If only my healthy 23 year old brother had known that he should not have died of cardiac problems - he might not have done so.
Have you ever seen this website ?
http://www.c-r-y.org.uk/

Xf said...

Please read the paragraph I have written in 'Torrential' - I acknowledge the small number of cardiac related deaths in young people and have seen a few myself but they represent only a small number compared to the vast majority of inherited and self-inflicted heart disease cases.

This is why we know that a young person with chest pain is unlikely to have a cardiac related problem but if you read what I have written you will see that I still treat them all the same way - including an ECG where I am suspicious.

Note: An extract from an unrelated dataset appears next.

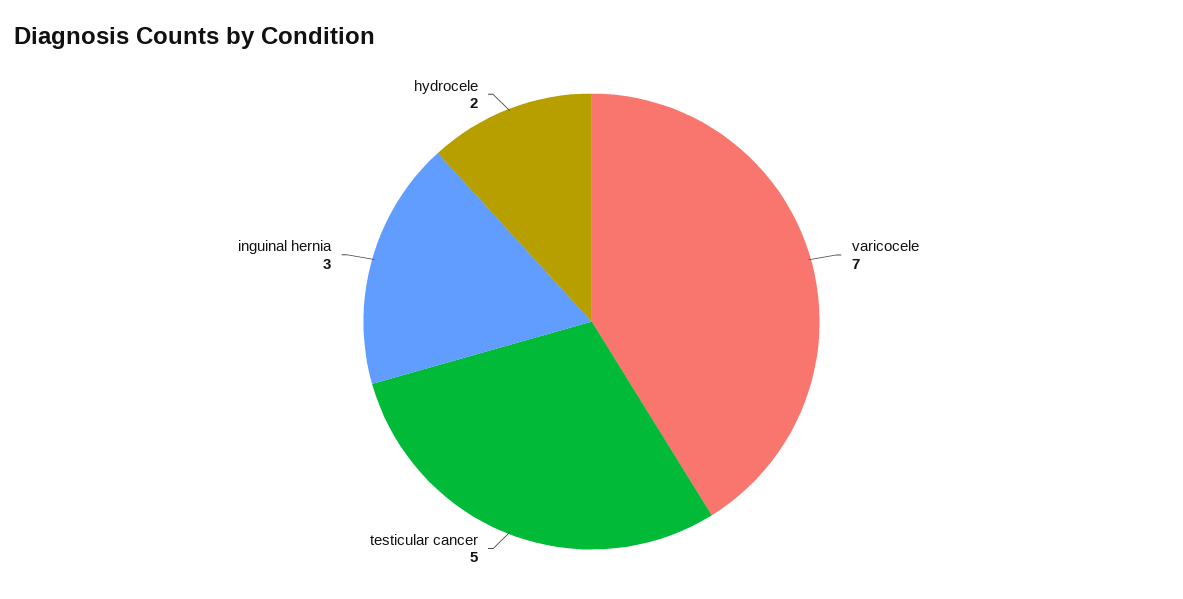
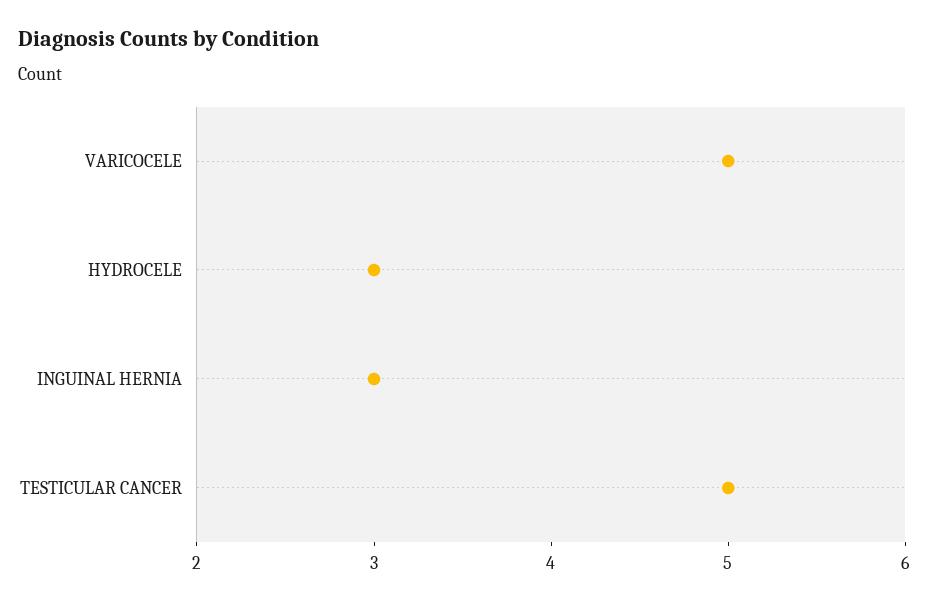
varicocele: 7 -> 5
hydrocele: 2 -> 3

Young cardiac death is still a relatively unresearched field, so I apologise if I sounded insensitive.

Anonymous said...

Chest Pain in young females is almost always non-cardiac (although always treat for the worst until proof otherwise) whilst young males have a greater incidence of cardiac problems ususally associated with arrythmias such as Wolfe-Parkinson-White syndrome.... I know because I have JUST returned to base after conveying a very scared 16yr old lad with h/r of 130, associated chest pain and breathlessness... and he told me.
A 19yr old footballer recently collapsed and died with an undiagnosed cardiac condition.
Teenage girls usually have chest pain as a result of hyperventilating, I find.

Anonymous said...

Schools re-opened in Ireland recently after the summer break and in the past week 4 students (all boys, and all aged under 16) collapsed and died while at school. Resuscitation was attempted with defibrillators in all cases but this was to no avail. None of the four boys had a history of heart problems and only 2 of them were engaged in sports at the time of the collapse. Scary stuff, and very, very sad.